CAE are not better than plecos, I would rather have a pleco. My husband got me this guy by mistake, lol. He's into fish, too, but long story short, he brought this one home, lol. We don't have a LFS here, we have Petsmart, Petco, and a crappy LPS that sells puppy mill puppies, and their fish selection is sickly and nasty  So we typically go to Petsmart.

ETA: Thanks for the compliments, too


----------



## aunt kymmie

AnnieC said:


> In the next 6 months I am getting either a 75 or a 125 gallon, then if I get the 75, I'll be getting a 125 in a couple years. The next tank for them will have a sand bottom, driftwood and "caves" and will be set up for the CLs specifically.
> 
> CAE are not better than plecos, I would rather have a pleco. My husband got me this guy by mistake, lol. He's into fish, too, but long story short, he brought this one home, lol. We don't have a LFS here, we have Petsmart, Petco, and a crappy LPS that sells puppy mill puppies, and their fish selection is sickly and nasty  So we typically go to Petsmart.
> 
> ETA: Thanks for the compliments, too


As long as hubby understands that if the CAE starts causing trouble for the clowns he's out the door! (not the hubby, the CAE ;-)). 
Your future set up is going to be PERFECT for the clowns. We'll be looking forward to watching your progress!


----------



## m1aman

I wasn't aware that clowns would congregate like that. Nice photos.


----------



## AnnieC

aunt kymmie said:


> As long as hubby understands that if the CAE starts causing trouble for the clowns he's out the door! (not the hubby, the CAE ;-)).
> Your future set up is going to be PERFECT for the clowns. We'll be looking forward to watching your progress!


We have actually been looking for a home for the CAE, he's the reason we only have one Rasbora Het. and one Black Neon left  He went through and killed all their buddies. We actually used to have 8 Rasbora hets, 10 Black Neons, 8 Glo Light Tetras, and 6 Zebra Danios. The tank was set up, everything was perfect. Then one day, I had like 4 dead fish. Tested water, looked at them all, could find absolutely nothing wrong. Then I kept finding dead fish, like every day! Kept testing the water, everything was good, so we were completely flabbergasted! Then one day, I saw it, that CAE was killing them off. He'd kill 'em if they weren't with the school. I was mad, and have started asking around if anyone wants 'im, I'd rather get a pleco, anyways. Well, I've been planning on getting CL's and the Rainbow Fish anyways, and since they are larger, I decided to get these guys, since we're planning to get the set up for them in a few months, anyway. So far, the CAE has been leaving them alone. They have also chased him away from things, so I'm thinking the CLs are ruling the tank, as what I was hoping would happen. I'm thinking he doesn't seem to want to mess with the larger fish, like he did to my little guys. Once we get the larger tank and get it set up and running for these guys, this tank will be returned to being a small schooler tank, with Rasboras, Teteras, and Danios. I like watching the little guys 




m1aman said:


> I wasn't aware that clowns would congregate like that. Nice photos.
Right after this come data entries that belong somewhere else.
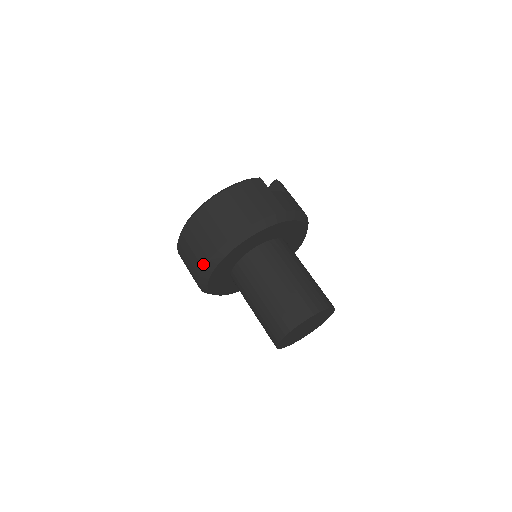
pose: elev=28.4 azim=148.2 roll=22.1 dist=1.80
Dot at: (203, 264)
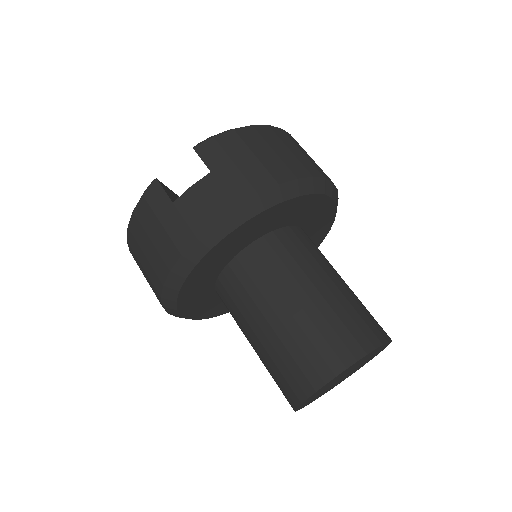
Dot at: occluded
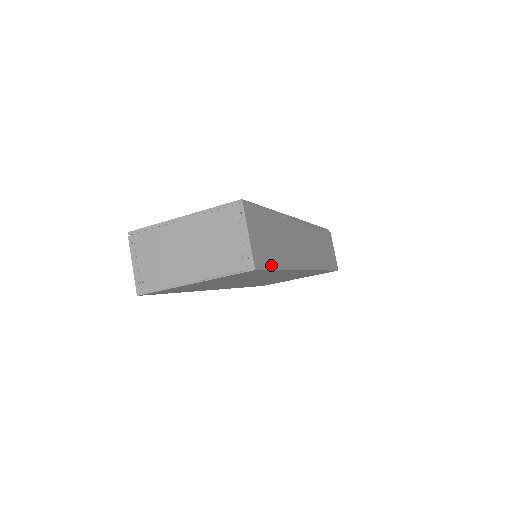
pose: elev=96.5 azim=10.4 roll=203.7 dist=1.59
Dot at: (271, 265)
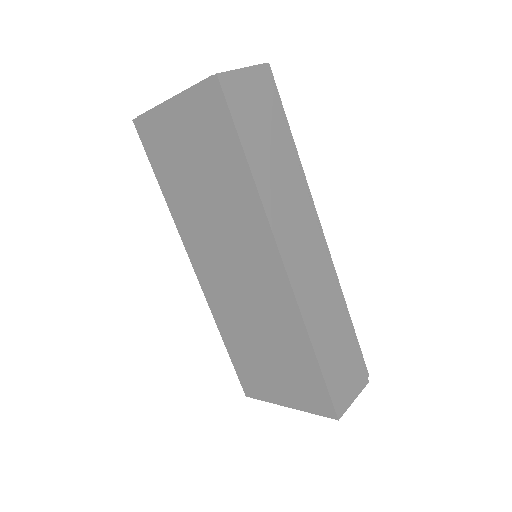
Dot at: (239, 126)
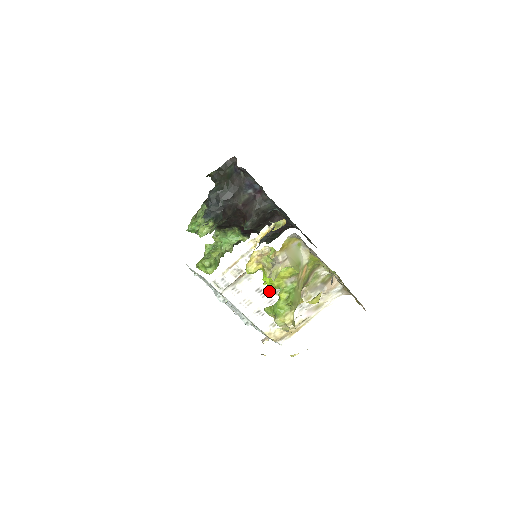
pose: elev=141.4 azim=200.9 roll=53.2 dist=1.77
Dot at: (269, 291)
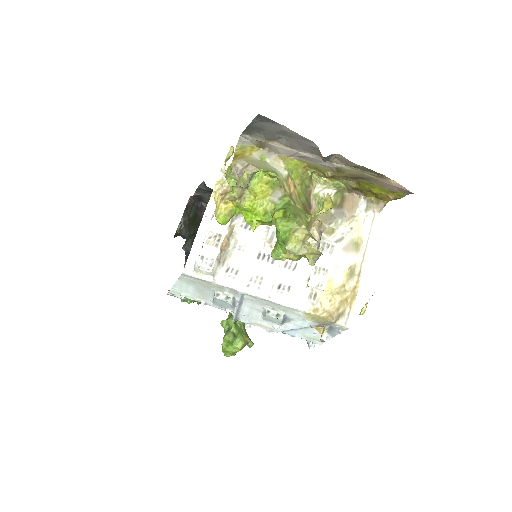
Dot at: occluded
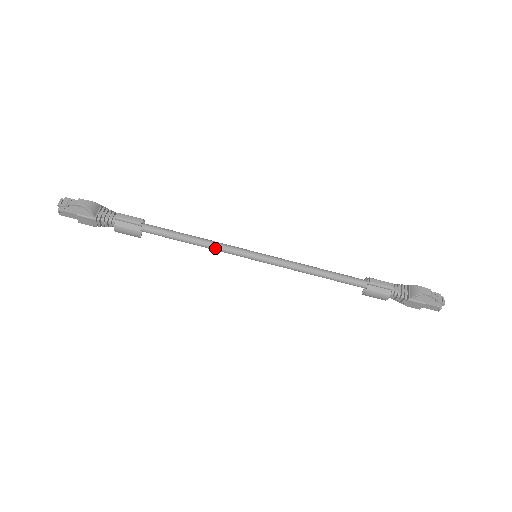
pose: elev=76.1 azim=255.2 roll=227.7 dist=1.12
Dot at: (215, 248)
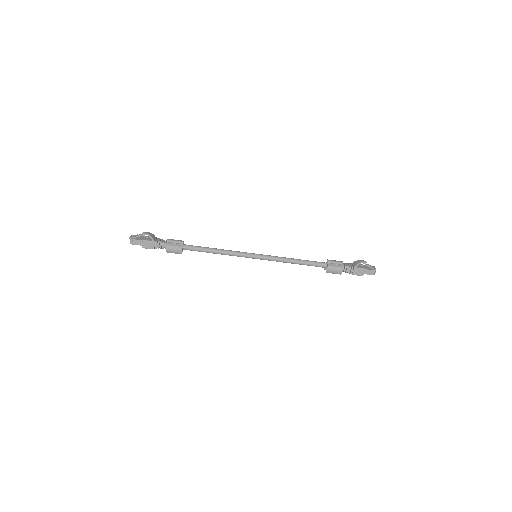
Dot at: (230, 253)
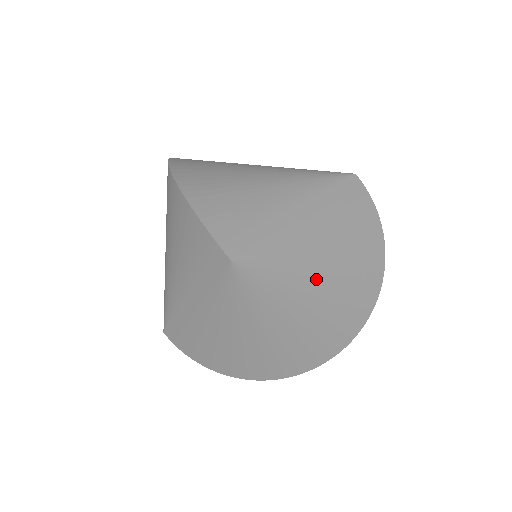
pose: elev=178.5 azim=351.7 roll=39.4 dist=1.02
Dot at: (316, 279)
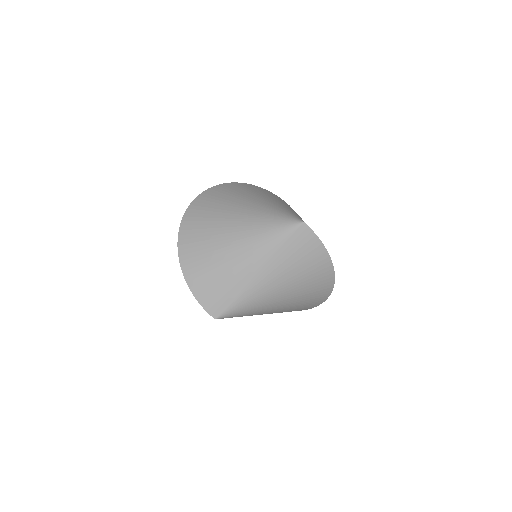
Dot at: (276, 301)
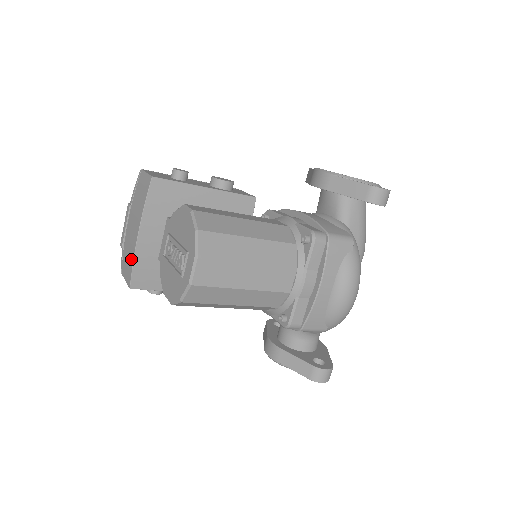
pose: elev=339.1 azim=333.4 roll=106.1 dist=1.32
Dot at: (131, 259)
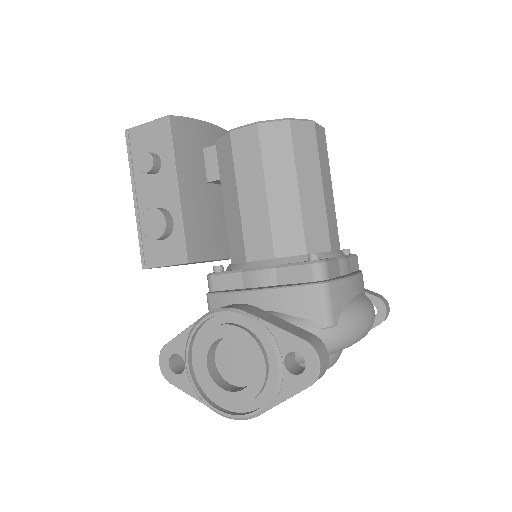
Dot at: occluded
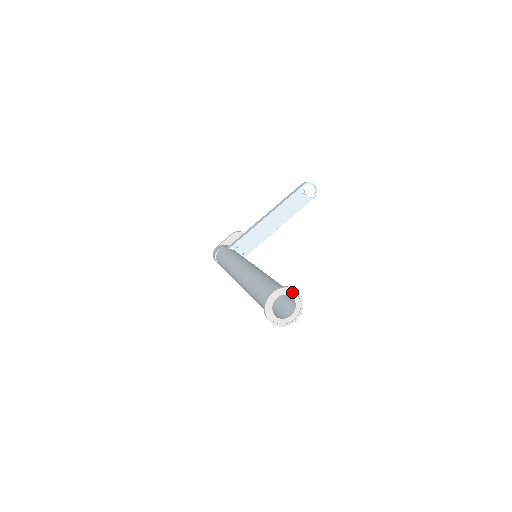
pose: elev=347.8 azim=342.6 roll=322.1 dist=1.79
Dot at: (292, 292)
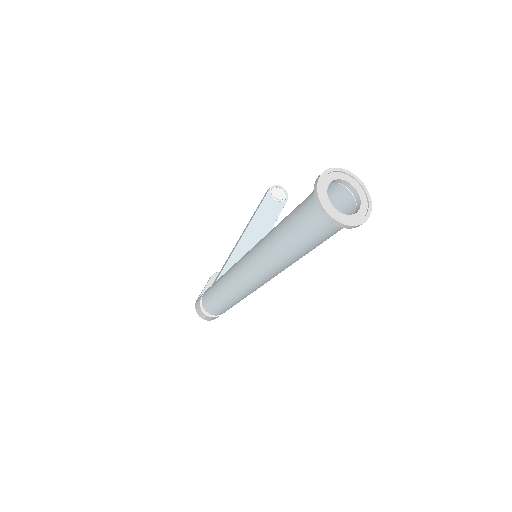
Dot at: (344, 175)
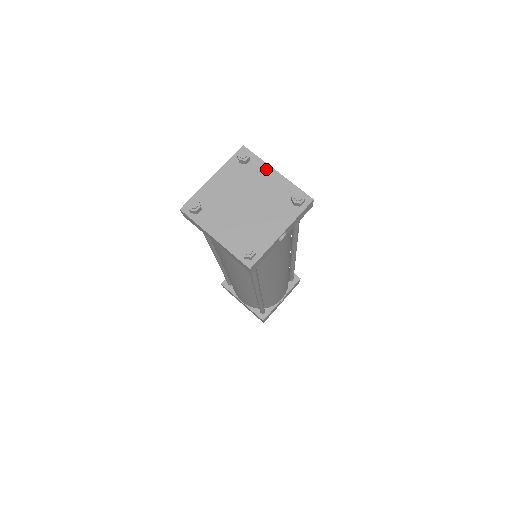
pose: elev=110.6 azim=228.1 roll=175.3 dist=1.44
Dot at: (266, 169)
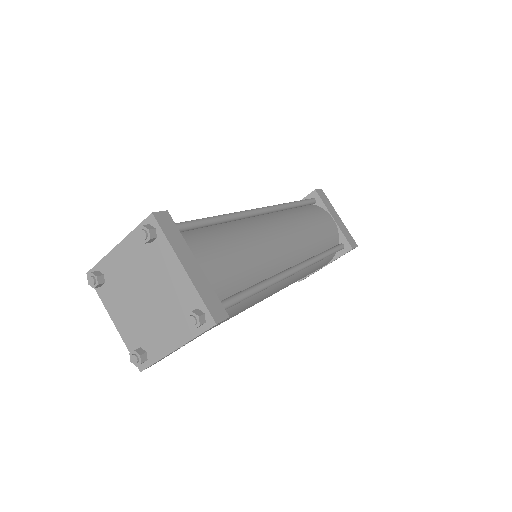
Dot at: (172, 258)
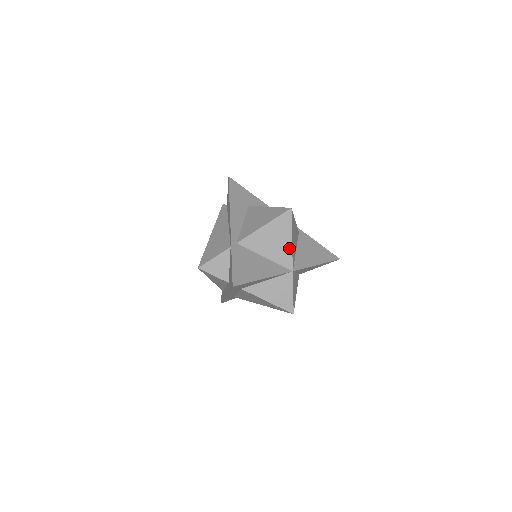
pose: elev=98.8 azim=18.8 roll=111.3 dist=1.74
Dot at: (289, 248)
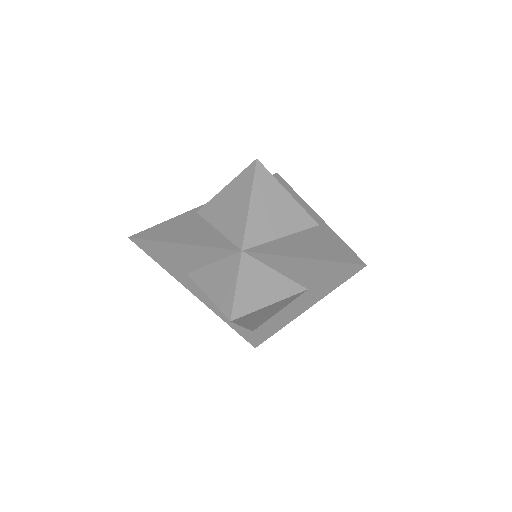
Dot at: (244, 216)
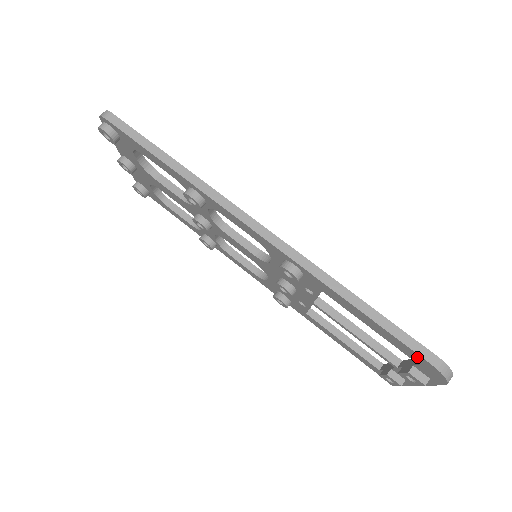
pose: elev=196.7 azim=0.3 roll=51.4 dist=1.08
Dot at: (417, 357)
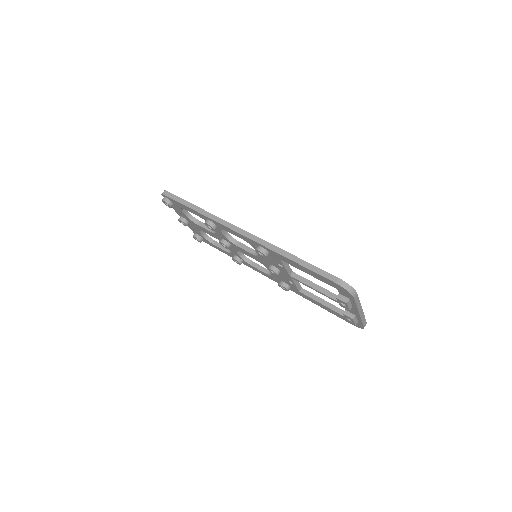
Dot at: (330, 282)
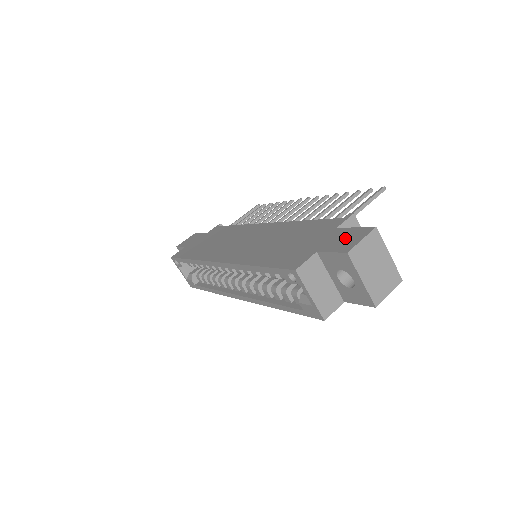
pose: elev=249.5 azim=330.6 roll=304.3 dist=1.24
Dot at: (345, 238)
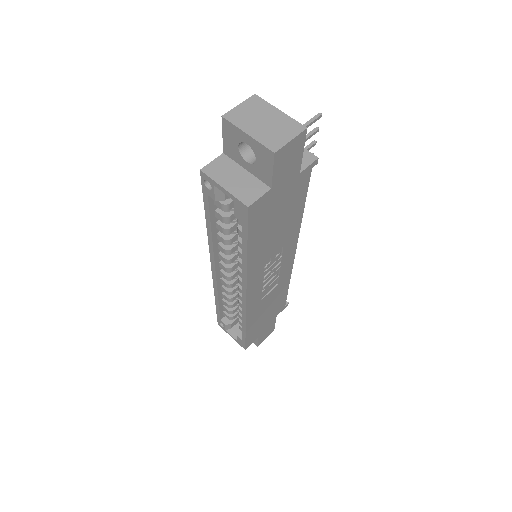
Dot at: occluded
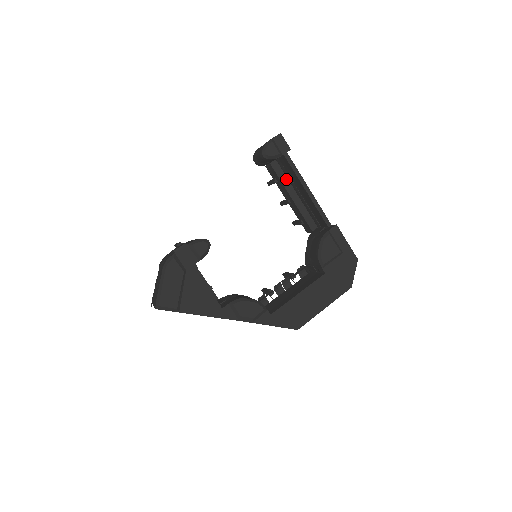
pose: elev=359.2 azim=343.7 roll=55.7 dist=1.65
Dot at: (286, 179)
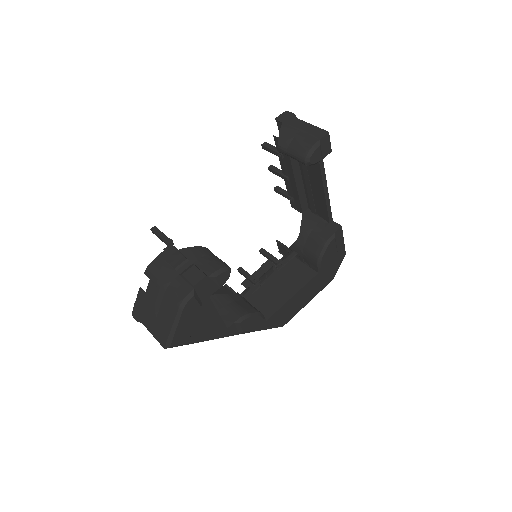
Dot at: occluded
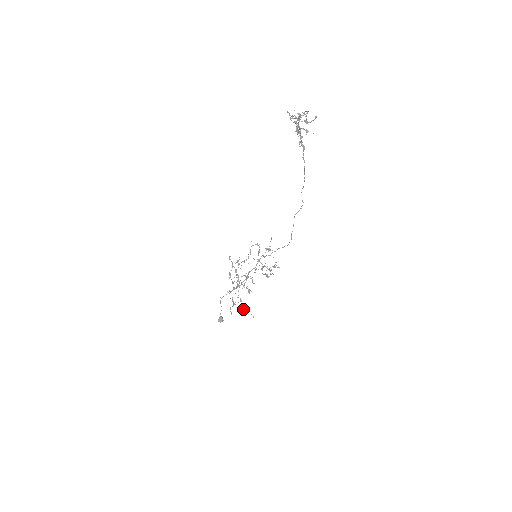
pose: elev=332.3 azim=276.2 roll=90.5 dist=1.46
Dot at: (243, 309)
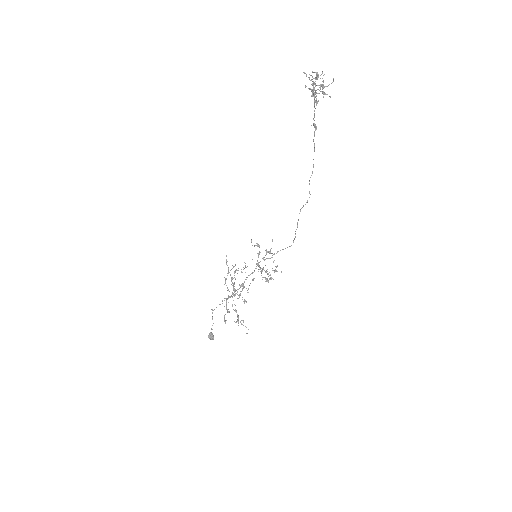
Dot at: (238, 320)
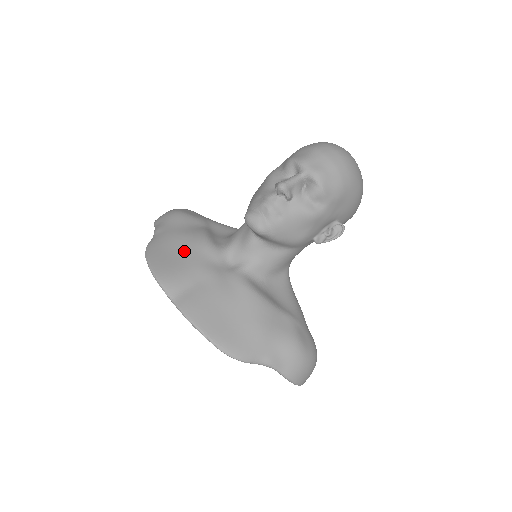
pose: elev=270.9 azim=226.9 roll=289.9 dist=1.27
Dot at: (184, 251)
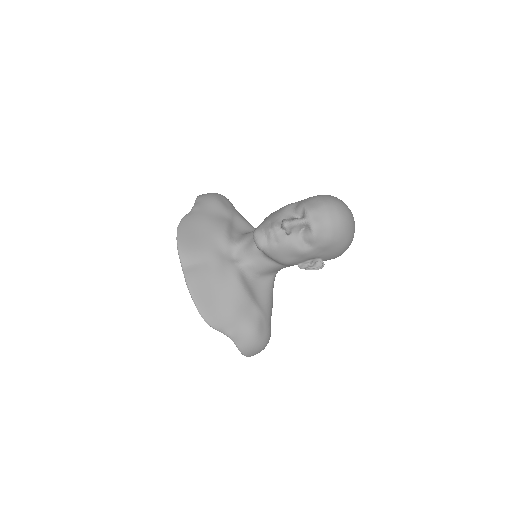
Dot at: (205, 234)
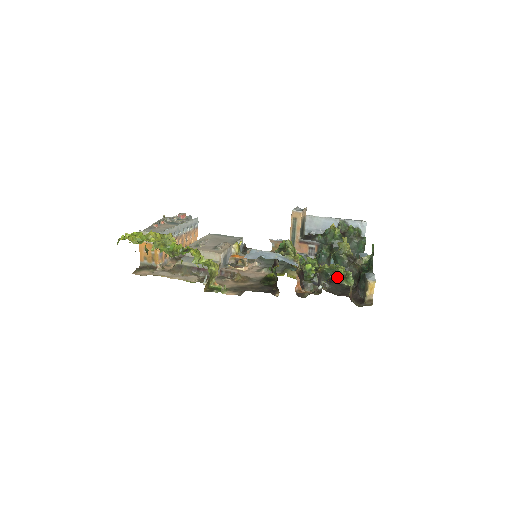
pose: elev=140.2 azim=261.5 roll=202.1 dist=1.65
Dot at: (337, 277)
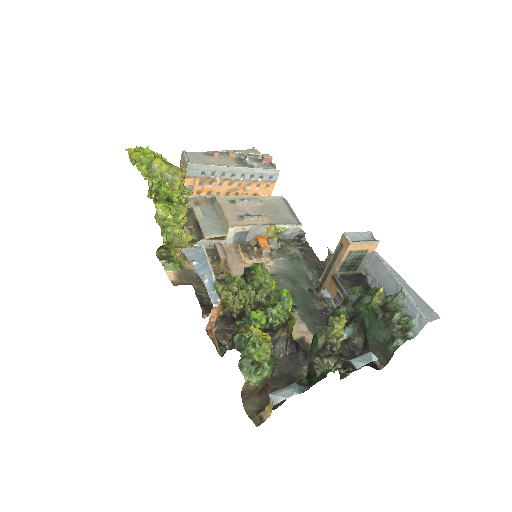
Dot at: occluded
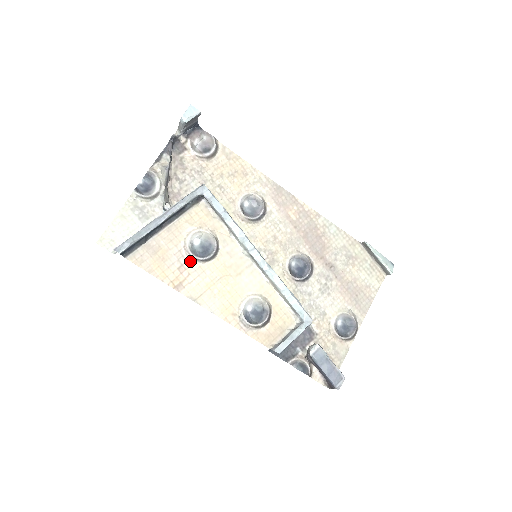
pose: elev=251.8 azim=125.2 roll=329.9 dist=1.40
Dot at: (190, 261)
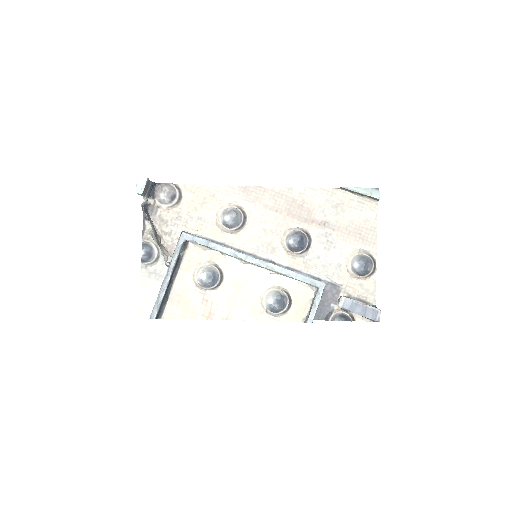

Clowns like to be in groups, the more the merrier  When we get a larger tank, we are also planning on adding a few more of them and the Rainbows. The larger the school, it seems, the more active and interesting they are.


----------



## fruitsome

Nice tank!

I have a clown loach too
But mine already sooo big and its color isn't as good as this one


----------